Florida Medical Boards Vote to Ban Sex Change Surgeries, Hormone Therapies for Minors

Florida Medical Boards Vote to Ban Sex Change Surgeries, Hormone Therapies for Minors
Supporters of activist Chris Elston demonstrate against gender affirmation treatments and surgeries on minors, outside of Boston Childrens Hospital in Boston, Mass., on Sept. 18, 2022. (Joseph Prezioso/AFP via Getty Images)
Caden Pearson
11/4/2022
Updated:
11/4/2022
0:00

Florida’s boards of Medicine and Osteopathic Medicine on Friday voted to prohibit certain therapies and medical procedures typically used as so-called treatments of gender dysphoria.

The two boards met in Orlando for a joint public meeting where each voted on the same rules related to minors, banning sex reassignment surgeries or any other surgical procedures that alter primary or secondary sexual characteristics.

The rules also ban puberty blockers, as well as hormone and hormone antagonist therapies. Opponents of such treatments characterize them as life-altering and say they can lead to sterilization.

Nonsurgical treatments for gender dysphoria in minors may continue under the auspices of investigator-initiated clinical trials approved by the Institutional Review Board and conducted at certain Florida medical schools.

Minors who are already being treated with puberty blockers or hormone and hormone antagonist therapies prior to the rule taking effect are allowed to continue.

The rules will take effect after a weekslong period of public input.

Florida Surgeon General Joseph Ladapo said the move would help to “protect our children from irreversible surgeries [and] highly experimental treatments.

“I appreciate their integrity for ruling in the best interest of [Florida] children despite facing tremendous pressure to permit these risky [and] unproven treatments,” Ladapo in a statement.

“Children deserve to learn how to navigate this world without harmful pressure. Florida will continue to fight for kids to be kids.”

The medical boards published over 4,000 pages (pdf) of testimony by medical professionals and members of the public who support the ban.

‘Ghoulish Gender Experiments’

The decision has been hailed as a win for the protection of children in the state by Roger Severino, vice president of domestic policy at the Heritage Foundation and former director of the Office for Civil Rights at the U.S. Department of Health and Human Services.
“Children should never have their sex treated as a disease that needs ‘curing’ through permanently sterilizing surgeries, hormones, and puberty blockers," Severino said in a statement. “We applaud the Florida Boards of Medicine and Osteopathic Medicine for protecting children from ghoulish gender experiments that leave kids scarred and infertile.”

Severino said the now-banned treatments don’t cure the depression often associated with minors suffering gender dysphoria “but instead make it worse.”

He said that around 90 percent of children with gender confusion grow out of it “when puberty and nature are allowed to simply take their course.”

Florida Gov. Ron DeSantis, a Republican, has been a vocal opponent of minors being treated for gender dysphoria with the typical procedures and therapies. In the past, he has characterized them as dangerous and has said doctors should be sued for performing them.
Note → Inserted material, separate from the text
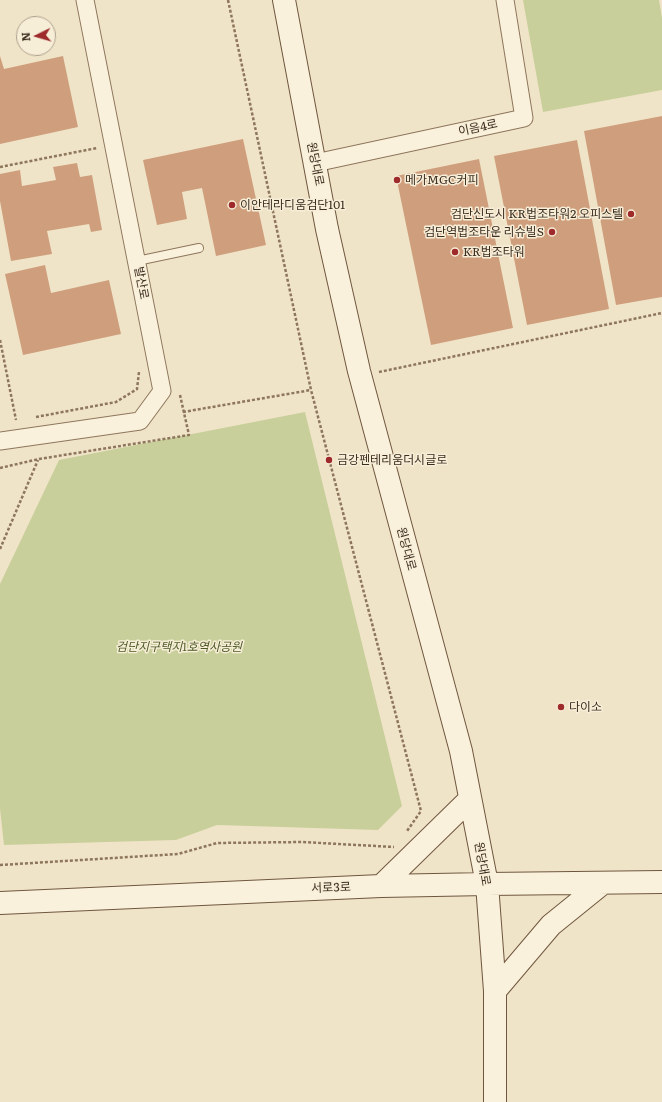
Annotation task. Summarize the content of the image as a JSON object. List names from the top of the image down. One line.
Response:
{"streets":{"main road":["원당대로","서로3로"],"street":["이음4로","발산로"]},"crossings":[["이음4로","원당대로"],["원당대로","서로3로"]],"parks":["검단지구택지1호역사공원"],"places":["메가MGC커피","이안테라디움검단101","검단신도시 KR법조타워2 오피스텔","검단역법조타운 리슈빌S","KR법조타워","금강펜테리움더시글로","다이소"],"north":"left"}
“They don’t tell you what that is—they are actually giving very young girls double mastectomies, they want to castrate these young boys,” DeSantis said in August.

“Both from the health and children wellbeing perspective, you don’t disfigure 10-, 12-, 13-year-old kids based on gender dysphoria, 80 percent of it resolves anyways by the time they get older. So why would you be doing this?”

The current treatments for gender dysphoria are supported by the American Academy of Pediatrics, the Endocrine Society, and the American Medical Association.

Many doctors and medical experts downplay what opponents call the harm of so-called “gender-affirming care” for children.

At the public meeting of the two medical boards on Friday, the vast majority of attendees who spoke were against the treatments. Some spoke about their regrets about undergoing the treatments.